Frankly, I found the whole Eradicator plot a bit of a stretch, even by comic book standards. There are dozens of directions they could have taken in this first volume, why they chose yet another character with an “S” on his chest and very convoluted motive is something of a mystery. And the dozens of Kryptonian souls trapped inside of the Eradicator really took me out of the story. It seemed like such a significant event just to kind of throw in there as an aside … it felt forced and unnatural to the general cadence of the book. In fact, everything with the Eradicator felt a little clunky to me.
Furthermore, along those same lines, the art in Son of Superman is flat-out superb. Patrick Gleason draws a heroic Superman, a charismatic Jonathan, and a self-reliant Lois. But his style tends to be a little cartoony—a bit exaggerated. There are a few installments in the book, however, where both Jorge Jimenez and Dough Mahnke fill in on the pencils. Both are superb—I’ve been a Mahnke fan for a long while now. But, their style tends to be a little darker, a little more realistic, a little more chiseled. Like the storyline itself, the shift in art could be abrupt and jarring. All of the art is wonderful, don’t get me wrong, but the flow is disruptive from installment to installment due to contrasting styles.

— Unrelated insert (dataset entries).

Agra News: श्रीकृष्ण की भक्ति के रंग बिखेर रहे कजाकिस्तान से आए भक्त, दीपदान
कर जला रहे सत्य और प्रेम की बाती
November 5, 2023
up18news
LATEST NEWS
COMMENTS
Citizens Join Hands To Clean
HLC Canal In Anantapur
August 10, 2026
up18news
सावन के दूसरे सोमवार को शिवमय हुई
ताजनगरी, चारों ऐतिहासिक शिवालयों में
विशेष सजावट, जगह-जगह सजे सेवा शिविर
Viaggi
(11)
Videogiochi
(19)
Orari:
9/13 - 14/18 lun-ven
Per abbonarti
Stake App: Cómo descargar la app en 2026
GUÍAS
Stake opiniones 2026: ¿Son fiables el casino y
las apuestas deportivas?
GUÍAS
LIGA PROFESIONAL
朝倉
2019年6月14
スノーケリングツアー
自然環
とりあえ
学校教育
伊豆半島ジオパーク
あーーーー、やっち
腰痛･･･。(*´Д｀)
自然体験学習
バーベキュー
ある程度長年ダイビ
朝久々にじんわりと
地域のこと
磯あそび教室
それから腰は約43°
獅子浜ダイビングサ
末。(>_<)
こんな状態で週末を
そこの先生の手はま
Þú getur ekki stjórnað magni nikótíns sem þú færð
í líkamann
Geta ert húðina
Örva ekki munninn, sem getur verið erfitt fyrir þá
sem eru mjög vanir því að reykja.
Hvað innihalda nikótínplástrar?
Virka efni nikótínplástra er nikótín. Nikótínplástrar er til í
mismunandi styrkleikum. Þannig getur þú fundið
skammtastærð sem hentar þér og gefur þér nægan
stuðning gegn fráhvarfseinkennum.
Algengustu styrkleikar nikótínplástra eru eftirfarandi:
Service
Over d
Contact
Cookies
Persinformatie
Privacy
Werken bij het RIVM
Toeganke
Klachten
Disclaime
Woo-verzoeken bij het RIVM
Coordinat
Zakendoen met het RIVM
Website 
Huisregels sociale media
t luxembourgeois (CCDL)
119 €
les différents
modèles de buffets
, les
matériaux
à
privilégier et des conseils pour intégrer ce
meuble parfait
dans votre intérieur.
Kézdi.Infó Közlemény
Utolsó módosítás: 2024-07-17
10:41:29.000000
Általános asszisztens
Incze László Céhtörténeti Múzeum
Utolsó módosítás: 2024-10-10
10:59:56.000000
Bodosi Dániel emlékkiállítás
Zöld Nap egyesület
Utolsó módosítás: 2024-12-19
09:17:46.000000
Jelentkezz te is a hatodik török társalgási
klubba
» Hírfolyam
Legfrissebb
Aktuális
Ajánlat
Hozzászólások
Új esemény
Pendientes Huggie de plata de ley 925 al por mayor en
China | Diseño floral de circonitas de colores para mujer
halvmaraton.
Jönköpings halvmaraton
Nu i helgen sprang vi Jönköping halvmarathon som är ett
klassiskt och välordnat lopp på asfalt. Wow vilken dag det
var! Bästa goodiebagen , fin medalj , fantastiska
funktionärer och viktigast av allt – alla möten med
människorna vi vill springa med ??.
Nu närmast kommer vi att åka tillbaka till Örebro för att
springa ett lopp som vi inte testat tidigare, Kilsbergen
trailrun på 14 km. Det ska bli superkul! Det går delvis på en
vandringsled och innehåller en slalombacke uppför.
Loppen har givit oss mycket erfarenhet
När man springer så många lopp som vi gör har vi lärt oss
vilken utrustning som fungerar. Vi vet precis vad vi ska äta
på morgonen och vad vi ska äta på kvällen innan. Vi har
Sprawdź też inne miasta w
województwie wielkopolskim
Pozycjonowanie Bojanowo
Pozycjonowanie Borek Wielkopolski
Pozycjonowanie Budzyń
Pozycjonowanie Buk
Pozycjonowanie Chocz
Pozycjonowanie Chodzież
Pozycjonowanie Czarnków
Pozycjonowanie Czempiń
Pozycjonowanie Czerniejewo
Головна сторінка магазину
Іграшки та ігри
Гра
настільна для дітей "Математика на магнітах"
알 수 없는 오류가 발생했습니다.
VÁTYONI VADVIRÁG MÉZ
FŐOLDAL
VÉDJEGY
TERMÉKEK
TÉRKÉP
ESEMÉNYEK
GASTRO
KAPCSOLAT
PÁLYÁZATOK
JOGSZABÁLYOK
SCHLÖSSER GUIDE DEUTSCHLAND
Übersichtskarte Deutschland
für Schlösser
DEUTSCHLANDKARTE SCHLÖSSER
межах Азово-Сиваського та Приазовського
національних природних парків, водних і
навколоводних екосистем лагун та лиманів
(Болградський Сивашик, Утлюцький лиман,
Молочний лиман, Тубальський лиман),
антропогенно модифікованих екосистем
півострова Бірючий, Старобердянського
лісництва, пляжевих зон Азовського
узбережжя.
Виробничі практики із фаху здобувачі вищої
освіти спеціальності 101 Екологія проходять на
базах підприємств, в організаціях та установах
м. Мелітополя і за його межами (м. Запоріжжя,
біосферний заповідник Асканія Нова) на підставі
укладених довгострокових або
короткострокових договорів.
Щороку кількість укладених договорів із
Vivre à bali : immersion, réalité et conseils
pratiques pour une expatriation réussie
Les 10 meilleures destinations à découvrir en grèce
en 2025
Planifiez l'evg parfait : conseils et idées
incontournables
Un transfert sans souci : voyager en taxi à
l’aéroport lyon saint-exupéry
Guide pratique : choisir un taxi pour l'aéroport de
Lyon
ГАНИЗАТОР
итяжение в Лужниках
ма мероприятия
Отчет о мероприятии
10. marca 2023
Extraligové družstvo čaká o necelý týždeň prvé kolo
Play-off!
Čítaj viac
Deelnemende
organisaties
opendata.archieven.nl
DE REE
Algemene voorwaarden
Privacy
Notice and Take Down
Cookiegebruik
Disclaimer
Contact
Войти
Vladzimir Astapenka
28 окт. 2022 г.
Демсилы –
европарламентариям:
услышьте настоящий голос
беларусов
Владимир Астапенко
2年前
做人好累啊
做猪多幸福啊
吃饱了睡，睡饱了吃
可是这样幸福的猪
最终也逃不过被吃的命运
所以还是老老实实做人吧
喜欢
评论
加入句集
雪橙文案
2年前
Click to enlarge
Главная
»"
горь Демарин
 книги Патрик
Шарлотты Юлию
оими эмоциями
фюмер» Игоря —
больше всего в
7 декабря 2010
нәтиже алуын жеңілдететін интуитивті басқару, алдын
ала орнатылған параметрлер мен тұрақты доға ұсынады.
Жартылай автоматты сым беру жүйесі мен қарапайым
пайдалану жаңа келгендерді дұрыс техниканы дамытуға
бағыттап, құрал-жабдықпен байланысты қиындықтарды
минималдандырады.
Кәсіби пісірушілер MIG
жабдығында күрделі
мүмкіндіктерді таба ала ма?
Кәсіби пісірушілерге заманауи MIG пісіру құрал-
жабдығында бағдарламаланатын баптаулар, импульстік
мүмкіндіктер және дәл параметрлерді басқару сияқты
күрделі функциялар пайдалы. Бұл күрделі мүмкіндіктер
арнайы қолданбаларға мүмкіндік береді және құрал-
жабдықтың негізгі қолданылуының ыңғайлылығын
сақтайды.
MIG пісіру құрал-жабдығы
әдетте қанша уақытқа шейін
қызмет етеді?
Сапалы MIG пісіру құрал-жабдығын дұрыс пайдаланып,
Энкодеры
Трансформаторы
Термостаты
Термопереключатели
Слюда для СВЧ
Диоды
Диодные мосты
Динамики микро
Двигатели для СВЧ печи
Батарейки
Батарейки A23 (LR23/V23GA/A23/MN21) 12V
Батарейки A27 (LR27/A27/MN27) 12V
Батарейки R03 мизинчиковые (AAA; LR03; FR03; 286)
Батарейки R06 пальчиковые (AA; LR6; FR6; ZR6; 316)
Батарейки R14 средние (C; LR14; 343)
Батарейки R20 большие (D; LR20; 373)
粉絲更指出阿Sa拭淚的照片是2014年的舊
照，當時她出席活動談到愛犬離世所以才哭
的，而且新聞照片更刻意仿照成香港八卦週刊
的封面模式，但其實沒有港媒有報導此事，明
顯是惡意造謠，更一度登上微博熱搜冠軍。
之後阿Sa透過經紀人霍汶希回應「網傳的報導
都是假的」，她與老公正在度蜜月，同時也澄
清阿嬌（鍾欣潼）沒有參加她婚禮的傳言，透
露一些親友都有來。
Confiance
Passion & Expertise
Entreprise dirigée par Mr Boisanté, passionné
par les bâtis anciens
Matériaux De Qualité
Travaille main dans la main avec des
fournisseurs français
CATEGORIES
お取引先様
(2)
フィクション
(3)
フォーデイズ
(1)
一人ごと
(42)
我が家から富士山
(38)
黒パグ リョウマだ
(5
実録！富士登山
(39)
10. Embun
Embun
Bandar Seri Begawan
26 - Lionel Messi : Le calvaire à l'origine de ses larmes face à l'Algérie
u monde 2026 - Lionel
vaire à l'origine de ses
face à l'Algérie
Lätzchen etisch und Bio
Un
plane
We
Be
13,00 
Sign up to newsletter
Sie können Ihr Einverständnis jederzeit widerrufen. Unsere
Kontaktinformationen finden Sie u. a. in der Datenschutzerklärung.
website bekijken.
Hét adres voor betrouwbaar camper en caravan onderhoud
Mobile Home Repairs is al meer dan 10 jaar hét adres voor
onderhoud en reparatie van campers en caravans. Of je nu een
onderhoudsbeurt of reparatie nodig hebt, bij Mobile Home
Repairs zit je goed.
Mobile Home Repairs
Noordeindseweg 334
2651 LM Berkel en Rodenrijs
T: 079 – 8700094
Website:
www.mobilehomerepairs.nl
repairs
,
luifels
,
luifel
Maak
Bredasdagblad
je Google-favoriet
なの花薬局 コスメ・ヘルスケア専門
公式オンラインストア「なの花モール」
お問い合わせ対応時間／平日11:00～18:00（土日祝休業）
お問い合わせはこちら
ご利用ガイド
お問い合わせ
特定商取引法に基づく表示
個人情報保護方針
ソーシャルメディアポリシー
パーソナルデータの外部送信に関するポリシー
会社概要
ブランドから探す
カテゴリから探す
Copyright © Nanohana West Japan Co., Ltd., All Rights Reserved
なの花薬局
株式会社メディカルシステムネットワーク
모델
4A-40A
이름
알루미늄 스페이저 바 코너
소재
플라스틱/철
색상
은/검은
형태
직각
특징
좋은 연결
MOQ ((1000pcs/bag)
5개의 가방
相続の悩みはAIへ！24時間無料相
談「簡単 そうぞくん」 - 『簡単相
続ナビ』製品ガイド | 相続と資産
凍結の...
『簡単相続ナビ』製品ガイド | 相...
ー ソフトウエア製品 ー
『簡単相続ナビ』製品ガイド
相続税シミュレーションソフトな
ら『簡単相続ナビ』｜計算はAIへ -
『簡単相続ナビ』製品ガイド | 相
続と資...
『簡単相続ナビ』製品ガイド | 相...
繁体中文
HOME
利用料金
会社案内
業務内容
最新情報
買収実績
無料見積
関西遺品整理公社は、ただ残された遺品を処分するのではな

Son of Superman is not perfect, but it’s a bold, uplifting direction for Superman and I commend the creators for embarking upon such risk. Taking one of your flagship characters and making him both a husband and a dad is unconventional to be sure, but I have no doubt this creative team in particular will provide captivating stories to come. I think we’re all ready for Superman Dad … I know I am.